After ten weeks of a crippling strike by the Writers' Guild of America, Miramax Pictures, 20th Century Fox, Lions Gate Films, Castle Rock Entertainment, Disney, MGM, Viacom, and thousands of other corporations, producers, distributors, financiers, and indie outlets have pooled their budgets, attempting to reach the arbitrarily set two-billion dollar budget mark, most of which will go to paying the actors' salaries.
"The idea we had was that everyone loves to see a lot of famous actors in a movie and what they do to each other - like when Alec Baldwin all of a sudden was in Pearl Harbor lecturing about airplanes and it was like, 'Whoa! I didn't expect him!'," Steve Strahan, CEO of New Line Cinema, said.
"Audiences will love trying to spot all of their favorite actors and actresses, from the lead guy and girl, to the side guy and girl with the less-complicated love story, to the taxi cab driver with most of the funny lines, to the to the out-of-focus guy eating blintzes in the background. I mean, think of it - that blintz guy might be John Malkovich!"

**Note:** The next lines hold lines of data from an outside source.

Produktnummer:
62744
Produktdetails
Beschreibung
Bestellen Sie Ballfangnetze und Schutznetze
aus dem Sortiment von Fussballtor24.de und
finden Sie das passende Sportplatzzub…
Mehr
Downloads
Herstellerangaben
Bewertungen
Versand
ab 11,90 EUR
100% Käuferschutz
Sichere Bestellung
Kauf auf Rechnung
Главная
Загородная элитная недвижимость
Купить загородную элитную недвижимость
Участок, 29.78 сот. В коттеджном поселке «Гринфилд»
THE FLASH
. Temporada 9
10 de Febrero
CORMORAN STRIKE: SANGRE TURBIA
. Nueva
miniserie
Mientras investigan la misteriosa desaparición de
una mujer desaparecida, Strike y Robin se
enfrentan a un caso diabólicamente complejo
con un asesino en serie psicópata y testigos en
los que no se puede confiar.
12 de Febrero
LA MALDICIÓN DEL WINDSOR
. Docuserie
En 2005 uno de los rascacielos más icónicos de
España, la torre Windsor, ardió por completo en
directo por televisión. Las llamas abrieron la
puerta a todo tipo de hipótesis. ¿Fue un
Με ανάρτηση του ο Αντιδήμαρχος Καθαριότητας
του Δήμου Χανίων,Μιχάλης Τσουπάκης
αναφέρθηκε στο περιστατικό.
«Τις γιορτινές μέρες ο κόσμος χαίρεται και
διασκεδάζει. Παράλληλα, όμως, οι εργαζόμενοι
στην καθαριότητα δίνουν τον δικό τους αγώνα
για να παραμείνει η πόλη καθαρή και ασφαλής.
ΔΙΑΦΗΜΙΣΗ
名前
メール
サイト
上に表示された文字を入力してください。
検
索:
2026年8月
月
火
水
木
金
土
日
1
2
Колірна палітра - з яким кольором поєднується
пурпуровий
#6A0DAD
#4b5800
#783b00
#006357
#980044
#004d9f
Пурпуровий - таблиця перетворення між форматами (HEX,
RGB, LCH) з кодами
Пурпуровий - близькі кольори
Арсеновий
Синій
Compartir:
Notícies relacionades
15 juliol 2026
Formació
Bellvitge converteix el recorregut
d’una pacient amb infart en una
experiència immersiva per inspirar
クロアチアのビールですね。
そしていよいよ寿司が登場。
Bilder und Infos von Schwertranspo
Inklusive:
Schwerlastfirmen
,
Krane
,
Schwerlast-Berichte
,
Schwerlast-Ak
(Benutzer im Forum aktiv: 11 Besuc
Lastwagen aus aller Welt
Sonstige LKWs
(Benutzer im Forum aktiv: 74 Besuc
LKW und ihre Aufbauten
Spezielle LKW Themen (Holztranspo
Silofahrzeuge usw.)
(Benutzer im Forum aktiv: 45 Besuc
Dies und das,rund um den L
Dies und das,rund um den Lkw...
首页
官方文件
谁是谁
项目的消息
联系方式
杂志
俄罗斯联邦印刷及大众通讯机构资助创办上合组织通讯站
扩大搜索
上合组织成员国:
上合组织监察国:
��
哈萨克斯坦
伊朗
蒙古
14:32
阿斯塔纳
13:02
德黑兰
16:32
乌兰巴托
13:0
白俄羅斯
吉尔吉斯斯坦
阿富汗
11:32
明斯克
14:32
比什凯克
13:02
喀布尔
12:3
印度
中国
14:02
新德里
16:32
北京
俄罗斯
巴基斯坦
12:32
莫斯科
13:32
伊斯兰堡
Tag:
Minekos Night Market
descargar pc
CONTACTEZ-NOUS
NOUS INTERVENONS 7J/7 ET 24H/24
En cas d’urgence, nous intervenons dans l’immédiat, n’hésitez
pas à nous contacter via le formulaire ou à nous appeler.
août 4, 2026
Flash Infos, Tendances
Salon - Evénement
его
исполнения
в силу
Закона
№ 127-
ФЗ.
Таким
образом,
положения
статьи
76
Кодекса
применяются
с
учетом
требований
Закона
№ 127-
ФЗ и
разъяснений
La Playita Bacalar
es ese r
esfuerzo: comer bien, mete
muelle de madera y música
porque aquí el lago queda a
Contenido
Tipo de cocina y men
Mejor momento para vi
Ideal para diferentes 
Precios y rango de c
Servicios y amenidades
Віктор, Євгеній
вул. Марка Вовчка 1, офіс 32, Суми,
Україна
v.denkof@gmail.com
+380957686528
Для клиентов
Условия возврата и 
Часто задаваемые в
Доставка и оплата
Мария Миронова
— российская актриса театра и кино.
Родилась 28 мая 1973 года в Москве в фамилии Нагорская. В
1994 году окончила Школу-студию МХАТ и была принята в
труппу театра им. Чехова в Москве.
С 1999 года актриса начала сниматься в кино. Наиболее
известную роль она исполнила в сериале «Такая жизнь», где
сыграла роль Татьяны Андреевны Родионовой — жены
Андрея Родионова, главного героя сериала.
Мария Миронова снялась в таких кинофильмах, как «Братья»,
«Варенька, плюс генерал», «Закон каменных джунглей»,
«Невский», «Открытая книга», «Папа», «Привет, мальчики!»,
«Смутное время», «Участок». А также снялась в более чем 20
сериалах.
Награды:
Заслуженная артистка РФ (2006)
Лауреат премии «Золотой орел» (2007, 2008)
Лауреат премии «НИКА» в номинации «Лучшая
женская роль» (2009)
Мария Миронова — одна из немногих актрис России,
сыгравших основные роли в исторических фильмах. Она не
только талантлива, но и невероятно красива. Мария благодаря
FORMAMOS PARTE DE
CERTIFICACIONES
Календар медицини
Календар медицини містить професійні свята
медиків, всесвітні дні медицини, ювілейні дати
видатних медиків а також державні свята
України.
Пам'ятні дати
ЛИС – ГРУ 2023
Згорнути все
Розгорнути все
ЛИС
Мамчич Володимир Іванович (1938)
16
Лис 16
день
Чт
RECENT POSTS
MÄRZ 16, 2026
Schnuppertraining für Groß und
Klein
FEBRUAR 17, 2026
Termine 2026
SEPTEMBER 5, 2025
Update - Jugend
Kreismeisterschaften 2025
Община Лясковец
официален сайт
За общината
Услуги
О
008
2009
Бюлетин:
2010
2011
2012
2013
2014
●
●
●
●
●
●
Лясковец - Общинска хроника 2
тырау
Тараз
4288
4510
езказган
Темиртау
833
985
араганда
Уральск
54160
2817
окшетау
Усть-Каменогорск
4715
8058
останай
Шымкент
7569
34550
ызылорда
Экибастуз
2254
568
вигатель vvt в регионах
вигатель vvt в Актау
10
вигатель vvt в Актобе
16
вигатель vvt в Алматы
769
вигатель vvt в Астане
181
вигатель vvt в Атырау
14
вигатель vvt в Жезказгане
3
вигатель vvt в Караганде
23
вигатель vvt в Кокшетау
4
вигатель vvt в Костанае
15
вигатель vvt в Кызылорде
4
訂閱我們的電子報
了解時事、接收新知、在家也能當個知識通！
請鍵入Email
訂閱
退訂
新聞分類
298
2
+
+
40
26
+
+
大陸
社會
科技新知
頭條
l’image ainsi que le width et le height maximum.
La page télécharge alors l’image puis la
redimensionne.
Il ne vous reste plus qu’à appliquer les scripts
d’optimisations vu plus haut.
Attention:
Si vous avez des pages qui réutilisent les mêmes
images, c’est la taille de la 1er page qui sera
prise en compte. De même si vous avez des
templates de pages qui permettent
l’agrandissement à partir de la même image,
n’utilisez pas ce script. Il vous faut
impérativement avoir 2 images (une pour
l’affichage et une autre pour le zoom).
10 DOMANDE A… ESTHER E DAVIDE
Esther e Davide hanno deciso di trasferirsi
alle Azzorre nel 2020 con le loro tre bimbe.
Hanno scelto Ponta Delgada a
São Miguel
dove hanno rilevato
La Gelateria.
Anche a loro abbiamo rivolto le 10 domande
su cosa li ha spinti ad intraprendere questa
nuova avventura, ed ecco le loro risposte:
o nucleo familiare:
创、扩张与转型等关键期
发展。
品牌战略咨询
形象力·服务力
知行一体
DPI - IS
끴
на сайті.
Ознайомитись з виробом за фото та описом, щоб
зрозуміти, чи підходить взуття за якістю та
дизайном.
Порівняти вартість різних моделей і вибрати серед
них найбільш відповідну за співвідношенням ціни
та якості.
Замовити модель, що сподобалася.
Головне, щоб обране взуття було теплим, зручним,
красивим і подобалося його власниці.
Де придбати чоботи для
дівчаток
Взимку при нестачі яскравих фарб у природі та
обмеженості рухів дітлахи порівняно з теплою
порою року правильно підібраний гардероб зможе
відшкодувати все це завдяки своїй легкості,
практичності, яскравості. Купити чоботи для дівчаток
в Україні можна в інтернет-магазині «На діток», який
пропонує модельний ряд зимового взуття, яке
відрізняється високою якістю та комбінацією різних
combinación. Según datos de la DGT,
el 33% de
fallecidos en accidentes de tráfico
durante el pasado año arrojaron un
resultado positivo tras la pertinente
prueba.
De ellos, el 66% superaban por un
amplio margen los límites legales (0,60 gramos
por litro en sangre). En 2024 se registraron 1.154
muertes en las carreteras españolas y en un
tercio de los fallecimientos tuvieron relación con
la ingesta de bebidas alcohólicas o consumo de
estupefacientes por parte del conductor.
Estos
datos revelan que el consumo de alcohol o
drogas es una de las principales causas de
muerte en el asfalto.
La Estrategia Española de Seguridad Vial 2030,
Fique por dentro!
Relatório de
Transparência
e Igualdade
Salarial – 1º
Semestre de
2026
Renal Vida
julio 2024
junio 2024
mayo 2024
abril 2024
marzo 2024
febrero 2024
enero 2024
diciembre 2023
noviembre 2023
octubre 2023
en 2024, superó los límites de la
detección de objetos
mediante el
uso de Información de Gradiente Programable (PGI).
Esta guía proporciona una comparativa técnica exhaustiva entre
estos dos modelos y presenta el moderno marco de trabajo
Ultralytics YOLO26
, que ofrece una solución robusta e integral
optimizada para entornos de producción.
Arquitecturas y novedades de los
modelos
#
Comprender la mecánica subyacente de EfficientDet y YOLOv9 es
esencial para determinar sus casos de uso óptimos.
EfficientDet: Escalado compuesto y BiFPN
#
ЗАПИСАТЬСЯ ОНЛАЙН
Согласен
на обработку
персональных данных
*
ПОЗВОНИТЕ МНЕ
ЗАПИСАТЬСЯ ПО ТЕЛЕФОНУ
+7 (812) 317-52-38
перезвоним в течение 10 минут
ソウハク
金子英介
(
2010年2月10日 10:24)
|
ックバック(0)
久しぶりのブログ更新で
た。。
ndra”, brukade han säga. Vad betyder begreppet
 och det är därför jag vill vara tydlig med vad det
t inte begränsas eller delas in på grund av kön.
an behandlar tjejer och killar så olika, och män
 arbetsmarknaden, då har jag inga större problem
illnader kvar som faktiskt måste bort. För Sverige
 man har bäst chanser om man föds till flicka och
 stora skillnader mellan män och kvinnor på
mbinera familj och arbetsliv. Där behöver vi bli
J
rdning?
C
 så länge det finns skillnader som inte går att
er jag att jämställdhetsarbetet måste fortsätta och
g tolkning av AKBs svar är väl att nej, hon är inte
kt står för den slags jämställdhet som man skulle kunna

The film, tentatively titled Le Film, will be the story of a down-on-her-luck girl, a guy who breaks all the rules, a bank robbery, a jewelry heist, a murder, a rape, two warring nation-states, an oncoming hurricane, a corrupt banker and his wooden dolls, a biopic of Sir Frances Drake, the drug trade, believing in your dreams, and finding your way back home even after all seems lost.
Le Film will be directed by Francis Ford Coppola, Joel Schumacher, Peter Bogdonavich, Nora Ephron, Quentin Tarantino, the Coen Brothers, the late Robert Altman, James Cameron, and Woody Allen.
"Without the need for extras or set designs and a script sewn together from the hodgepodge of a hundred other scripts, production could begin as early as today, when Anthony Hopkins walks through that door and grabs his morning croissaint," Strahan said.
The film's directors reportedly want to avoid the idea of a central plot, emphasizing the idea of a story that builds and aggregates over the limitations of a linear narrative.
"You know, there might be ten, I don't know, fifteen climaxes by the end of Le Film," Woody Allen, who will direct the final ninth of the movie, said. "But, you know, people still won't have time to be exhausted - you know, like my wife gets after, you know, I make love to her - because, who knows? Guy In Sweatshirt Listening To Headphones #2 might peek around and turn out to be Michael Cera or Wallace Shawn or something."
"I don't know," Allen added, clearing his throat. "It's so profane."